Animal research has shown that genetic disruption of core clock genes accelerates aging phenotypes and shortens lifespan. Time-restricted feeding, which aligns food intake with the active circadian phase, has shown metabolic benefits in rodent studies even without calorie reduction, though human trials are still accumulating and results are more mixed. Clinical trials on timed light exposure for mood and sleep disorders are relatively robust, while research on circadian-timed drug administration (chronotherapy) is growing but still limited in most therapeutic areas. Gaps remain in understanding individual variation in circadian sensitivity, the long-term reversibility of chronic disruption, and optimal strategies for people whose work schedules require nighttime wakefulness.

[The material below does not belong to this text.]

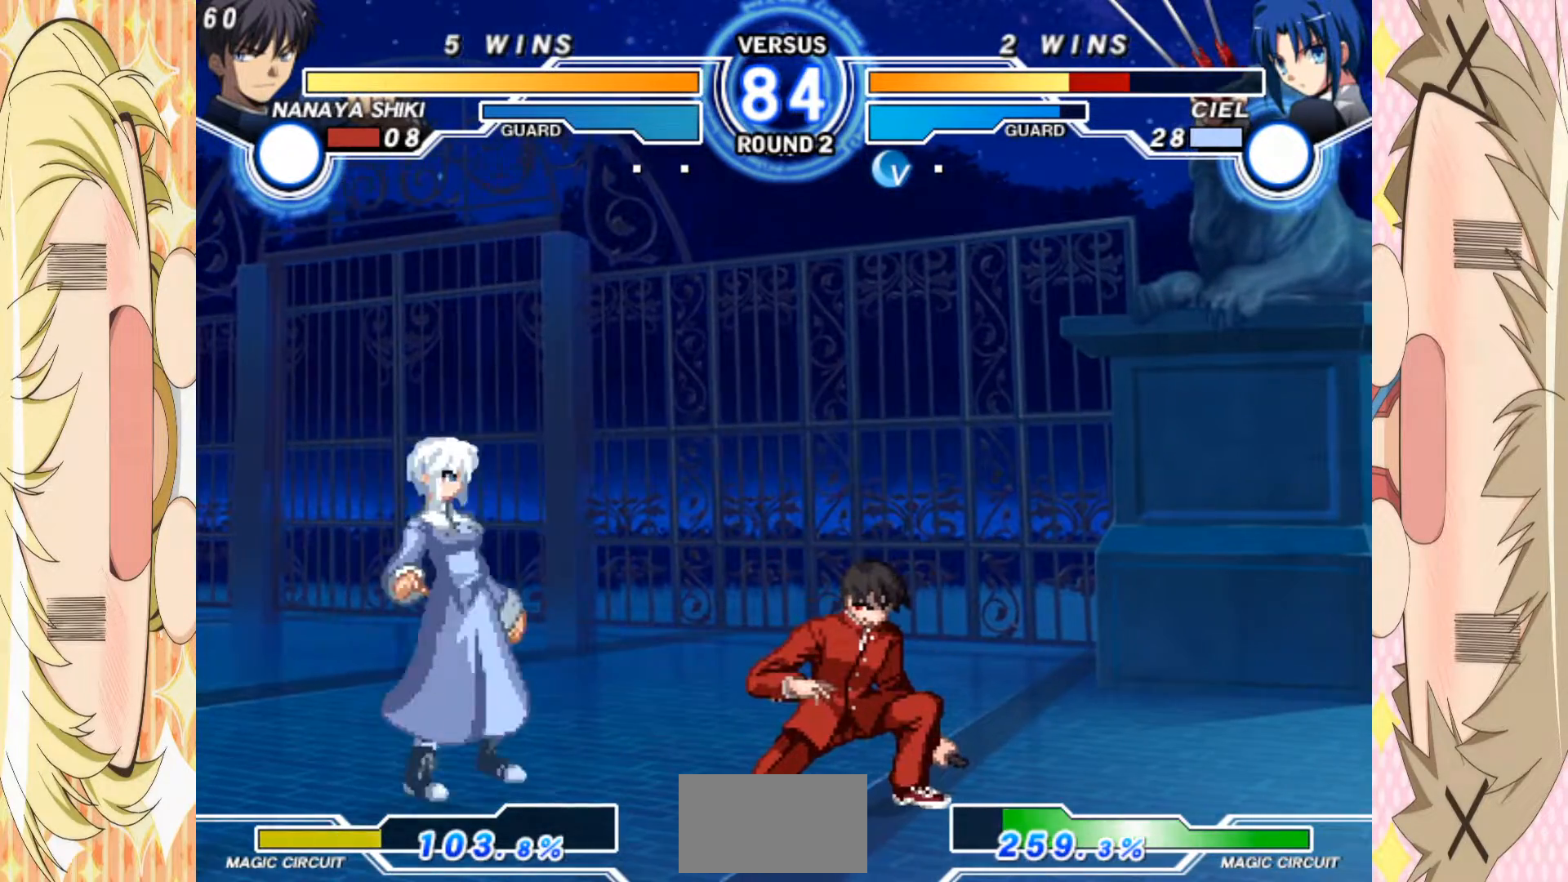
{"buttons": [], "left_stick": "right", "events": [[433, "left_stick", "right"]]}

Rigid adherence to a circadian protocol can become counterproductive if it creates anxiety around timing or conflicts with unavoidable social and professional obligations. Some individuals have genetic chronotypes that make very early or very late schedules biologically natural, and forcing a mismatch with one's endogenous rhythm can be as disruptive as ignoring the clock entirely. Melatonin supplementation, sometimes used to shift circadian phase, can interact with other hormonal systems and may not be appropriate for everyone. Shift workers face a genuine dilemma, because the evidence on circadian disruption is concerning but practical solutions remain incomplete; those in such situations benefit from individualized guidance rather than generic advice.